What I admire in your note is your reflection on the essential reasons for being 8 hours per day / 5 days a week in "that place". I remember some of the original ideas about management from Charles Handy or Peter Drucker.
I'd like to share my weblog about management and thess kind of things that some call a soul, or love...
http://management-notes.blogspot.com

Regards
Rosanna Marotta

Benoit Couture
Benoit Couture, 04-May-06 @ 22:25PM
Can we mean business with love?

Dear Euan,

I love you for daring to push love forward against a past ruled by the complicity of ignorance and indifference known as business and government. When it comes science and power, business and governments can brag a whole lot, but not when it comes to love. There is someone who is well known to the members of the EU Knowledgeboard and who has been asking, pleading, showing and demonstrating since 1976 that businees must account for its investment in people first, not machines, if we are going to avoid self-destruction.
Are we here to build the momentum so that we get to get on with love as the priority of all priorities?

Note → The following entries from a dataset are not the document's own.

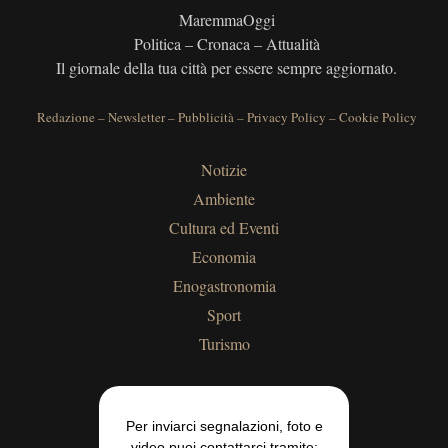
MaremmaOggi
Politica – Cronaca – Attualità
Il giornale della tua città per essere sempre aggiornato.
Redazione
–
Newsletter
–
Pubblicità
–
Privacy Policy
–
Cookie Policy
Notizie
Ambiente
Cultura ed Eventi
Economia
Enogastronomia
Sport
Turismo
Per inviarci segnalazioni, foto e
video puoi contattarci tramite:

If that were the case, then that would certainly ignite the wik to the sort of paradigm shift that keeps being talked about so much for so long.
That is why I work on the Internet as a stay-at-home-dad-citizen-voter.
If you are looking for a track record of thoughts that I've contributed here on the EU Knowledgeboard, you can go to the bottom of the page at: http://www.knowledgeboard.com/whoswho/7464/11471.
Love and truth produce the integrity of sanctity. The only parts of business that cannot make room for such basic human value are the businesses that humanity does not need. Shall we begin to elaborate and to develop the strategies to convert the time and energy that are going into these businesses? We have tools; do we have the heart and spirit for it?